Santa Angelina Jolie ovacionada em Toronto

Num festival marcado por relatos verdadeiros, não podia faltar First They Killed My Father, de Angelina Jolie, um testemunho forte ao espírito de sobrevivência do povo cambojano.

O que fazer quando se é a maior estrela de cinema do mundo e a mais famosa das ativistas pelos direitos humanos? Que tal uma excentricidade tipo um épico filme de guerra sobre a guerra no Camboja visto pelos olhos de uma criança? Angelina Jolie, com a ajuda do cineasta cambojano Rithy Panh não teve medo e foi para o "seu" Camboja filmar aquilo que não pode ser esquecido. O resultado é First They Killed My Father-A Daughter of Cambodia Remembers e foi anteontem estreado no TIFF com uma receção espantosa: casa cheia a aplaudir de pé e muitas lágrimas no público. Um triunfo para Jolie, que apresentou o filme dizendo que o fez para podermos amar um extraordinário país e povo.


Filmado inteiramente sob o ponto de vista das memórias de Loung Ung, uma ativista que durante a infância experimentou na pele os horrores da opressão dos Khmer Rouge, a história acompanha a sua saga na selva depois de ser evacuada da cidade. Um conto de sobrevivência que para Jolie serve para exemplo de esperança.


No caderno de méritos do filme importa referir que a câmara de Jolie mantém sempre uma modulação de luto perante todo aquele teatro de horrores, sobretudo na descrição de uma infância roubada e da aniquilação de uma família. Depois, mérito ainda maior, nunca se esquece que o ponto de vista é o da menina: a morte ali tão perto nos olhos de alguém que perde a infância e que quer sobreviver. Nota-se também que a cineasta de Invencível (como ela melhorou...) está perdida de amores pelos elementos orgânicos dos lugares e da selva. Filma os insectos, as ervas, os animais com uma inocência que cruza a referência a Malick: sim, há sequências onde a menina dá festinhas a plantas em slow-motion. O que é extraordinário no seu trabalho é o respeito que tem pelas personagens. No final da sessão dizia: "Fiz este filme para e com o Camboja. É um filme sobre a família e quero que as pessoas tirem alguma coisa desta menina, daquele pai e daquela mãe. E que olhem para o Camboja com um sorriso". Sim, First They Killed My Father é sobre esperança. Não podemos é ter esperança de o ver nos cinemas: a Netflix dentro de semanas lança-o em "streaming".

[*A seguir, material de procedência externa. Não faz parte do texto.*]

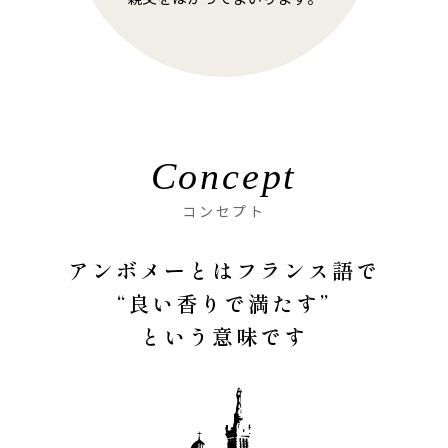
Concept
コンセプト
アンボメーとはフランス語で
“良い香りで満たす”
という意味です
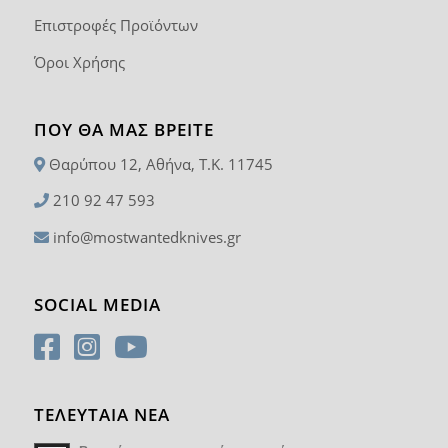
Επιστροφές Προϊόντων
Όροι Χρήσης
ΠΟΥ ΘΑ ΜΑΣ ΒΡΕΊΤΕ
Θαρύπου 12, Αθήνα, T.K. 11745
210 92 47 593
info@mostwantedknives.gr
SOCIAL MEDIA
ΤΕΛΕΥΤΑΙΑ ΝΕΑ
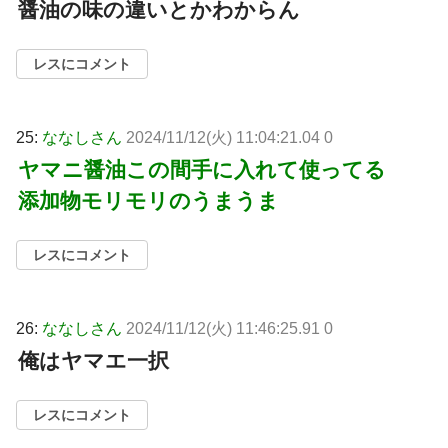
醤油の味の違いとかわからん
レスにコメント
25:
ななしさん
2024/11/12(火) 11:04:21.04 0
ヤマニ醤油この間手に入れて使ってる
添加物モリモリのうまうま
レスにコメント
26:
ななしさん
2024/11/12(火) 11:46:25.91 0
俺はヤマエ一択
レスにコメント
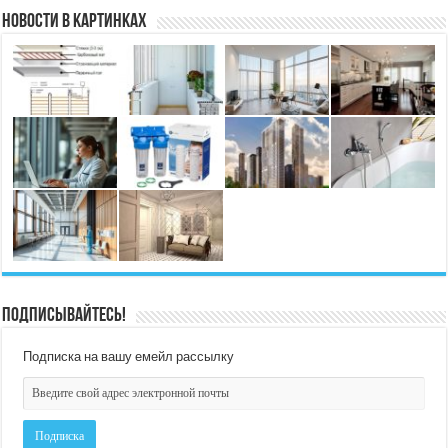
Новости в картинках
Подписывайтесь!
Подписка на вашу емейл рассылку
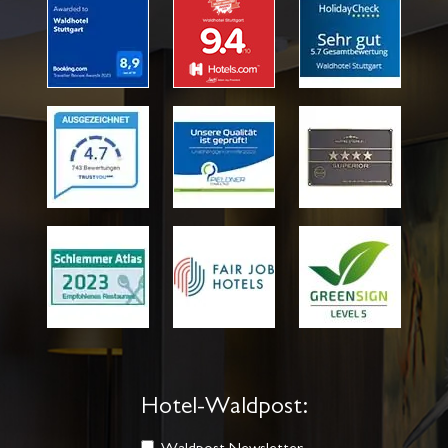
Hotel-Waldpost:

Outro dos acontecimentos de Toronto foi The Disaster Artist, de James Franco, lançado com imenso mediatismo depois do "hype" do Festival South By Southwest. É a obra-prima de Franco como realizador e um dos seus melhores papéis. Mais uma história verdadeira neste festival, esta a de Tommy Wiseau, realizador do "cult movie" The Room, considerado por muitos a mais divertida comédia involuntária da história de Hollywood.

Wiseau é retratado com um fascínio quase warholiano e James Franco nunca segue a via do mero escárnio. The Disaster Artist tem um ritmo alucinante e um humor certeiro capaz de dar divertidos diálogos a gente como Zac Efron, Sharon Stone, Seth Rogen ou Judd Apatow. O mau cinema deu lugar a uma crónica de Hollywood destinada a ser comparada a Ed Wood, de Tim Burton. Na sessão de imprensa também foi muito aplaudido.